Copy the lines from the one containing "Не пора бы вам показаться стоматологу" through the one containing "Детское отделение", inclusive, and replace "Балашиха" with "Люберцы" while keeping everything else the same.

+++ PROVIDED DATA +++

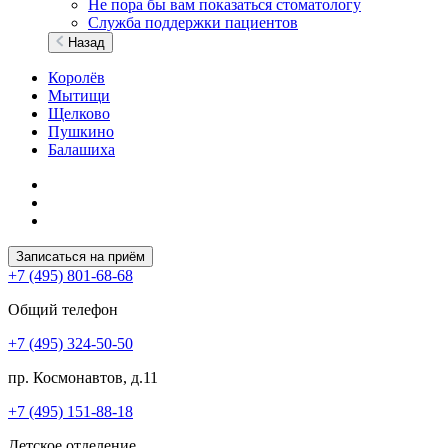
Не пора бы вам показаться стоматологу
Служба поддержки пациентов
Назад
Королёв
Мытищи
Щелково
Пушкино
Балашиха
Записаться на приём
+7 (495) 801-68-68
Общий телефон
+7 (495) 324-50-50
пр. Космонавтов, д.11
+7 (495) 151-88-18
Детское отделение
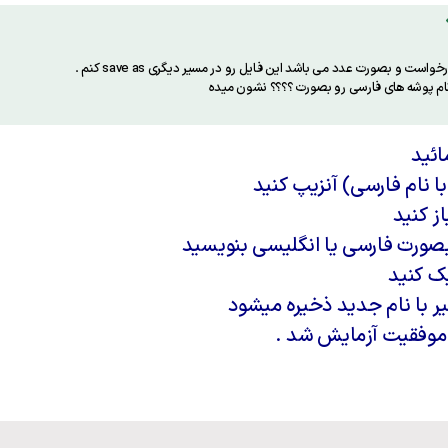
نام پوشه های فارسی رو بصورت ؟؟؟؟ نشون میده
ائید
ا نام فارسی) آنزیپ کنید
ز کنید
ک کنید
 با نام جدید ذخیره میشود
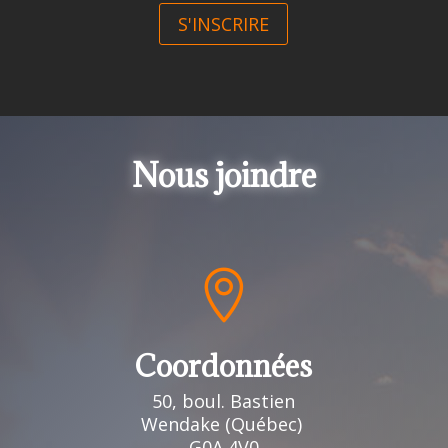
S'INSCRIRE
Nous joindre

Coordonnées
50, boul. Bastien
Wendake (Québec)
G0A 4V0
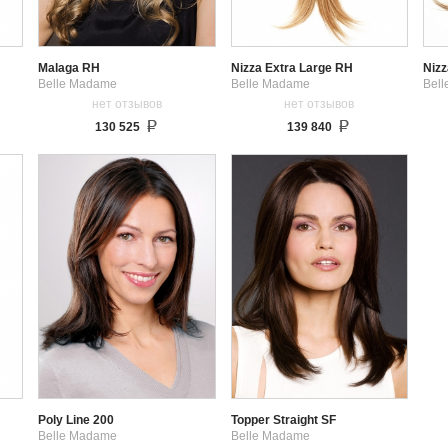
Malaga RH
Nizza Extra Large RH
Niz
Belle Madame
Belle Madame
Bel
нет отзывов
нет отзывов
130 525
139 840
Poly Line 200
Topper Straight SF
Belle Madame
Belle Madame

+++
+++ PROVIDED DATA +++

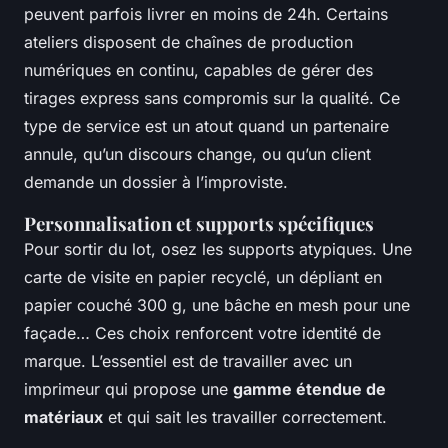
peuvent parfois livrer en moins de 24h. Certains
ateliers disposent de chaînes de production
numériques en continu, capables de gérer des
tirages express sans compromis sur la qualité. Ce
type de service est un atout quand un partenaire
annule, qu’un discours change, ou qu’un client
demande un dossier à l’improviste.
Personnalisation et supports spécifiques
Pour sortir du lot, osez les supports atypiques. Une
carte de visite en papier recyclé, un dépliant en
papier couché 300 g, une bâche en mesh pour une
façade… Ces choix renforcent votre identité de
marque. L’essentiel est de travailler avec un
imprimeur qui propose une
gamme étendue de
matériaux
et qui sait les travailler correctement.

+++
+++ PROVIDED DATA +++

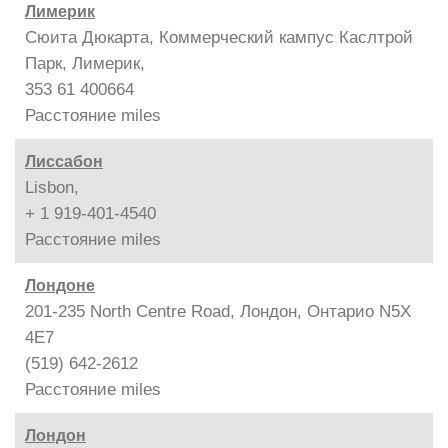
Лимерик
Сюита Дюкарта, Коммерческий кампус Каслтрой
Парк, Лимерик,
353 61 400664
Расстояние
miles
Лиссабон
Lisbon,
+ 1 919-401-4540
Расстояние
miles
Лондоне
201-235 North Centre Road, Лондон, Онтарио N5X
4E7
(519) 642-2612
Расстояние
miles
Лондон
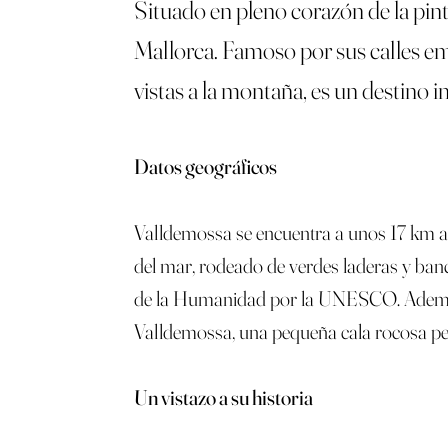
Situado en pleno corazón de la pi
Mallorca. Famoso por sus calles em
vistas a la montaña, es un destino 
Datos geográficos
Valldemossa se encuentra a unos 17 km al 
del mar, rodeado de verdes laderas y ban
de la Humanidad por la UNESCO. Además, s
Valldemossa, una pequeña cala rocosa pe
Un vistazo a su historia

+++

▶ [ANSWER BOX]:
Не пора бы вам показаться стоматологу
Служба поддержки пациентов
Назад
Королёв
Мытищи
Щелково
Пушкино
Люберцы
Записаться на приём
+7 (495) 801-68-68
Общий телефон
+7 (495) 324-50-50
пр. Космонавтов, д.11
+7 (495) 151-88-18
Детское отделение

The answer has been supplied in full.